While we have been sumberged here beneath royal mourning, Americans have naturally focused on the 21st anniversary of the 9/11 attacks overnight, commemorating the thousands of lives lost in those atrocities.
There is another “9/11”, one of longer historical provenance: yesterday marked the 49th anniversary of the coup in Chile that saw the democratically elected Salvador Allende removed from power and murdered by a military coup backed by the Nixon administration.
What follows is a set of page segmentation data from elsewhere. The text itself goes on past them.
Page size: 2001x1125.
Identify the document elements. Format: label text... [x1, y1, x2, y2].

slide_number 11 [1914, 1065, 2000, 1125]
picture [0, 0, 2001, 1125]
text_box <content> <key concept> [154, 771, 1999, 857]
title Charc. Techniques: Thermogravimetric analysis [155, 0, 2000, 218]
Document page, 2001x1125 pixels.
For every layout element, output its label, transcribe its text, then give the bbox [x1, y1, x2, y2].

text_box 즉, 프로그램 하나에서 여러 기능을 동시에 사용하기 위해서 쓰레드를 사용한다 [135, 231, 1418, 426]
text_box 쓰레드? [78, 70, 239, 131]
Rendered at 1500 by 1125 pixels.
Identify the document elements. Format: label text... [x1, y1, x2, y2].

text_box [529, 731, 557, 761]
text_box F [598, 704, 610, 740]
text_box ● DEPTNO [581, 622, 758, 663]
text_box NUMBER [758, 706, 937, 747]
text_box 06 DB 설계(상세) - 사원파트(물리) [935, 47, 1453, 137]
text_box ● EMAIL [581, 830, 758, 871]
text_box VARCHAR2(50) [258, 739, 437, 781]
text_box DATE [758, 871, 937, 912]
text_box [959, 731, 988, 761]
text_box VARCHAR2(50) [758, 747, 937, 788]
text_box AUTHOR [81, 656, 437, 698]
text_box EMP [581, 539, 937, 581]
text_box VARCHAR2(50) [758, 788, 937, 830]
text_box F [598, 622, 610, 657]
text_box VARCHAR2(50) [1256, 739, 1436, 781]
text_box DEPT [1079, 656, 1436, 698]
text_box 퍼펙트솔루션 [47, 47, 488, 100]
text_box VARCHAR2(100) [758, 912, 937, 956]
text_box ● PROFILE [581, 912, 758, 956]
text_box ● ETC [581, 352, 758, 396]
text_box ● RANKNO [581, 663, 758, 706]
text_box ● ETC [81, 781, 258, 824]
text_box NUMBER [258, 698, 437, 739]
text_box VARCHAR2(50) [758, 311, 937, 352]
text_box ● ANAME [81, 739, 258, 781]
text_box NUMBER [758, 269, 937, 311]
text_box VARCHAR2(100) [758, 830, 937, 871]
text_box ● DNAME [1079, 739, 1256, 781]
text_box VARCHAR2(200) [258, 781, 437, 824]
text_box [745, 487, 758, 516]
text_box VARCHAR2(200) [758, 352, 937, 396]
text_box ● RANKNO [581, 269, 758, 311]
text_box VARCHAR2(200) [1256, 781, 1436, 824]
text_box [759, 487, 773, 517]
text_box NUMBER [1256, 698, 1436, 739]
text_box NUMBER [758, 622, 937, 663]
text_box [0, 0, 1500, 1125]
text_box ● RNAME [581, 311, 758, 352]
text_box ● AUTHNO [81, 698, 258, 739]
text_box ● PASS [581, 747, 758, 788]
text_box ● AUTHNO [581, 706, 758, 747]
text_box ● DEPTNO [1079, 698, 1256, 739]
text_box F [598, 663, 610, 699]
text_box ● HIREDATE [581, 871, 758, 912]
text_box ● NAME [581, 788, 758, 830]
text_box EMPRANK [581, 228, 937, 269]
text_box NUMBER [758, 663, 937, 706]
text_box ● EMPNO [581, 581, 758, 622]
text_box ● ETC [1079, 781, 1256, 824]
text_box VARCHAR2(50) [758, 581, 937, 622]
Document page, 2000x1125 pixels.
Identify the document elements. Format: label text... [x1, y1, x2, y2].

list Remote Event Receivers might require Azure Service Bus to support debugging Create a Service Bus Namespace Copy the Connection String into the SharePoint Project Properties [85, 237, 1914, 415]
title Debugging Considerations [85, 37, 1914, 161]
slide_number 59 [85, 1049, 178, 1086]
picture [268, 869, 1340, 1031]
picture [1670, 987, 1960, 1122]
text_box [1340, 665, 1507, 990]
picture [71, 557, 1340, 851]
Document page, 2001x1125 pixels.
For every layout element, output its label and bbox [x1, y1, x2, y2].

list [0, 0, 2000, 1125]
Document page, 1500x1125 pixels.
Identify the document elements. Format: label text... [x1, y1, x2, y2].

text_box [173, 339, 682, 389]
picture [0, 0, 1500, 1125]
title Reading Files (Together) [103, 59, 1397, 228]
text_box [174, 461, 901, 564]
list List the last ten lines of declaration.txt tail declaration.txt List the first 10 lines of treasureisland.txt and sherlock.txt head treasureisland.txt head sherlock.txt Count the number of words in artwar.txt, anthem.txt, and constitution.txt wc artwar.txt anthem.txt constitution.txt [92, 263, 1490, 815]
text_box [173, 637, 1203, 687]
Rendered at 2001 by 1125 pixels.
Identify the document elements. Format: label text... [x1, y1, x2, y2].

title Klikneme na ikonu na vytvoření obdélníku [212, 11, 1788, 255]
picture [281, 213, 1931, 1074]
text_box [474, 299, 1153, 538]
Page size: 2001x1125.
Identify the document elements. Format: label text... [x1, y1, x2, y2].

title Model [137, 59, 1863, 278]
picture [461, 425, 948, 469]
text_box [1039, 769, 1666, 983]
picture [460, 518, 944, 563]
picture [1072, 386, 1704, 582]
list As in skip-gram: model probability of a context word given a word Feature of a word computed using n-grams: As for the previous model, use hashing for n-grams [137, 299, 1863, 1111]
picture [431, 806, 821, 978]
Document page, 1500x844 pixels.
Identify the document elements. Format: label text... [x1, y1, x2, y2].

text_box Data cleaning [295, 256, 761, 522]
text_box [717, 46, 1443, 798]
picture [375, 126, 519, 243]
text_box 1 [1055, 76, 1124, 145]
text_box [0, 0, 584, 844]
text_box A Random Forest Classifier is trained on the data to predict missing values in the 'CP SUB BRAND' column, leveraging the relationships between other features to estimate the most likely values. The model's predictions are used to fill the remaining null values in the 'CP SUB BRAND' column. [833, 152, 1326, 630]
The ensuing dictatorship under Augusto Pinochet saw the murder of thousands and the imprisonment and torture of tens of thousands of Chileans, and the brutal application of neoliberal economics by Chicago School economists (of which Milton Friedman would later boast).
Australia had its own role in that coup, but it remains a mystery: as Crikey discussed last year, the Australian Secret Intelligence Service (ASIS) was on the ground in Santiago during the Allende government, at the request of the CIA.
UNSW Canberra Professor Clinton Fernandes has long sought access to files on ASIS’ role in 1973, but has been blocked by the intelligence establishment and the Administrative Appeals Tribunal.
Unless things change, Chileans next year will commemorate 50 years since those bloody events while Australians are still kept in the dark about the role of our intelligence service in them.
Bernard, you are absolutely right to remind readers of this shocking and despicable act that the Americans helped to orchestrate on September 11th, 1973. I remember that event well. I was on my way to a night class at the time at a local technical school and was horrified by what I was hearing on the radio (I think it was on the ABC’s PM program). I hope that academics and journalists persist in their efforts to uncover the role of the Australians in this atrocity.
By the way, reading this piece causes me to have one regret about Crikey – and that is that I did not take out a subscription many more years ago.
As I have always maintained Bernard, you are doing a brilliant and extremely valuable job as a journalist. Thank you so much for all your efforts!!
Chile, Timor Leste, Viet Nam. It’s all despicable.
Ah Bernard, you waste too much sympathy on dead and tortured Latino untermenschen. It’s only the deaths of 3,000 people in the US that ‘changes the world’. 12 million estimated deaths of non-yankees since 1945 is neither here nor there when they’re caused by the US.
Another good reason to examine and change the membership of the AAT. As for ASIS, do they have a legal leg to stand on, given that there’s no threat involved to Australia?
Well it was a pre runner to the dismissal. Thus there is most likely some common threads. Only the truth will determine if there was and to what extent. Perhaps that is what our spooks are scared of revealing.
Whitlam ordered the ASIS involvement shut down. Whether they complied, or not, is unclear. The CIA have long, vengeful memories, with their clear involvement in orchestrating his downfall.
Many in the establishment in Australia still believe the US are our friends. The gobsmacking naeivity is astounding.
Yes I remember well the outrage I felt on Pinochet’s assumption of power after the brutal coup.
The corporate capitalist west, led by the UK and the US with Australia one of their main vassals will oppose by economic or if necessary military force any form of socialist state, even benign and successful ones like that started by Allende.
Our resources sector being 80% owned by foreign multinational (mainly the US and UK) has been supported by governments increasingly since Whitlam. It’s clear the corporates rule the Coalition and Labor. This I believe will crumble when the majority see what’s going on and elect many climate independents with policies to dismantle multinational corporate power in Australia.
I was always interested to know that the Queen owned a big slice of Rio shares: doesn’t it go around!
Without those corporate capitalist mining companies, ordinary Australian consumers wouldn’t be able to purchase air conditioners, flat screen TVs, iphones, Macbooks, dishwashers, hair dryers, BMWs, Toyotas or overseas holidays. That’s why they tolerate all these human rights abuses in distant lands.
Rubbish. Home grown resource extraction and processing companies could do those jobs easily. I worked in the industry. The one difference would be that billions of royalties would remain in Australia and directly benefit our citizens.
Which 100% Australian owned resource extraction and processing companies are you thinking of, Oztralian?